6. Now with parquet-specific file access

df = dd.read_parquet(
    "s3://coiled-datasets/uber-lyft-tlc/",
    storage_options={"anon": True, "region": "us-east-2"},
    engine="fastparquet",
    open_file_options={"precache_options": {"method": "parquet"}},
)

Times: 2m5s

Please see this article for a motivation and description of using the footer information of a parquet file to know exactly which byte-ranges will be needed, and prospectively/concurrently fetching them. We see that it makes no difference whatever, which is extremely fishy!

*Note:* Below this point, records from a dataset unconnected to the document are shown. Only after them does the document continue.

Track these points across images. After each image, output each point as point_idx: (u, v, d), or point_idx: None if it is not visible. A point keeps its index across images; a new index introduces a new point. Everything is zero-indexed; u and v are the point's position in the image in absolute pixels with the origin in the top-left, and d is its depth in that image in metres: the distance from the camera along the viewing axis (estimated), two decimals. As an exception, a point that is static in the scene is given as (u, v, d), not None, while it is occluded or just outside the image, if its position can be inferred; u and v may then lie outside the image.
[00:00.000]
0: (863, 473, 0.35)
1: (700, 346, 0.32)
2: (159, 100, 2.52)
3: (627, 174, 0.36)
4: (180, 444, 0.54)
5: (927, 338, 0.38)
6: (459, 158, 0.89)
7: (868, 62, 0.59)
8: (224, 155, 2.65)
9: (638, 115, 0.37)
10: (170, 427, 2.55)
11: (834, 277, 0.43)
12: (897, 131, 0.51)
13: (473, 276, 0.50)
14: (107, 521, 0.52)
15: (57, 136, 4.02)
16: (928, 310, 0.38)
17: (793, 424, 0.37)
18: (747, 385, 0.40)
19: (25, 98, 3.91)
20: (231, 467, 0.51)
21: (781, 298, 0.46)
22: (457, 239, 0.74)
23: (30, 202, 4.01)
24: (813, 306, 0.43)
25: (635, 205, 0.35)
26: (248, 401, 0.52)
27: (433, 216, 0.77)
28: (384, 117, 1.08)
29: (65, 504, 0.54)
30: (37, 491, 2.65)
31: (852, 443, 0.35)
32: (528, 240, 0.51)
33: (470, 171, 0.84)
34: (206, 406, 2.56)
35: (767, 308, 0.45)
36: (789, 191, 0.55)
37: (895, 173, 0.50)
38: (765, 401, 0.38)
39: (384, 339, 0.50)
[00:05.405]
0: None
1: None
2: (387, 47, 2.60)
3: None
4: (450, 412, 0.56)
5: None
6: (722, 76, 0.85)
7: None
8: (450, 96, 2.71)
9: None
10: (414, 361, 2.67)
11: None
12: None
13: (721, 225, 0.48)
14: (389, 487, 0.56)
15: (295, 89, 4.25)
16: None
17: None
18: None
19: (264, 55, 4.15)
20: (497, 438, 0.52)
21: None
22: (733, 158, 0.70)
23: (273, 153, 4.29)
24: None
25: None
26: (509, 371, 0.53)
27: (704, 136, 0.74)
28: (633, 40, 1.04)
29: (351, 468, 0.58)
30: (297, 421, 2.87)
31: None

7. Next, specify the columns manually

df = dd.read_parquet(
    "s3://coiled-datasets/uber-lyft-tlc/",
    storage_options={"anon": True, "region": "us-east-2"},
    columns=["tips", "hvfhs_license_num"],
    index=False,
    engine="fastparquet",
    open_file_options={"precache_options": {"method": "parquet"}},
)

Time: 49s

Bingo! This has made the biggest difference so far. So, it seems that dask did not figure out, that we only needed those two columns from the source, and maybe all the bytes of every file were being loaded every time. That also explains why the "precache-option" (6.) didn't make any difference - we were still loading the whole thing - and why categorising our groupby column (3.) didn't help - it was only affecting one column of many.

8. Add categories back in

df = dd.read_parquet(
    "s3://coiled-datasets/uber-lyft-tlc/",
    storage_options={"anon": True, "region": "us-east-2"},
    columns=["tips", "hvfhs_license_num"],
    index=False,
    engine="fastparquet",
    open_file_options={"precache_options": {"method": "parquet"}},
    categories=["hvfhs_license_num"],
)

Time: 39s

This combines 7. and 3. Now we see that categorisation makes a decent difference, since we don't need to make python strings, and grouping on a code number is much faster too. This also has the best memory footprint (two bytes per value for the categorical column).

Remaining low-hanging fruit?

If 720 files are being processed in 10 workers in 40s, that means very roughly half a second each, assuming the final aggregations are a small fraction of the total. At this point, latency talking with the remote store starts to matter, as the number of bytes in the parquet headers and actual data bytes in the two columns don't account to much against AWS-to-AWS throughput.

Doing profiling, it turns out that each task calls fs.info three times per input file: once to check whether it is a file, once to get the file size (so you can read the footer with the parquet metadata) and once when it is opened again to fetch data. s3fs wants to have file information available, so that it can require an ETag match on the target, and avoid corrupted data should the target get overwritten during IO. However, we should be able to cache these details at least for a short time. Right now, it takes about 20% of the running time just to run info, (of worker thread time, according to the Dask profile dashboard) and we can cut that by a factor of 3. s3fs already caches directory listings, but rfsspec does not, and info() bypasses that anyway - so some work to do.

Conclusions

In brief, here I show a few ways in which you can really push performance for a relatively simple load-group-aggregate workflow on dask-dataframe. It turns out that the new pyarrow-strings flag available in dask is not the biggest level that you can pull, and particularly column selection is critical.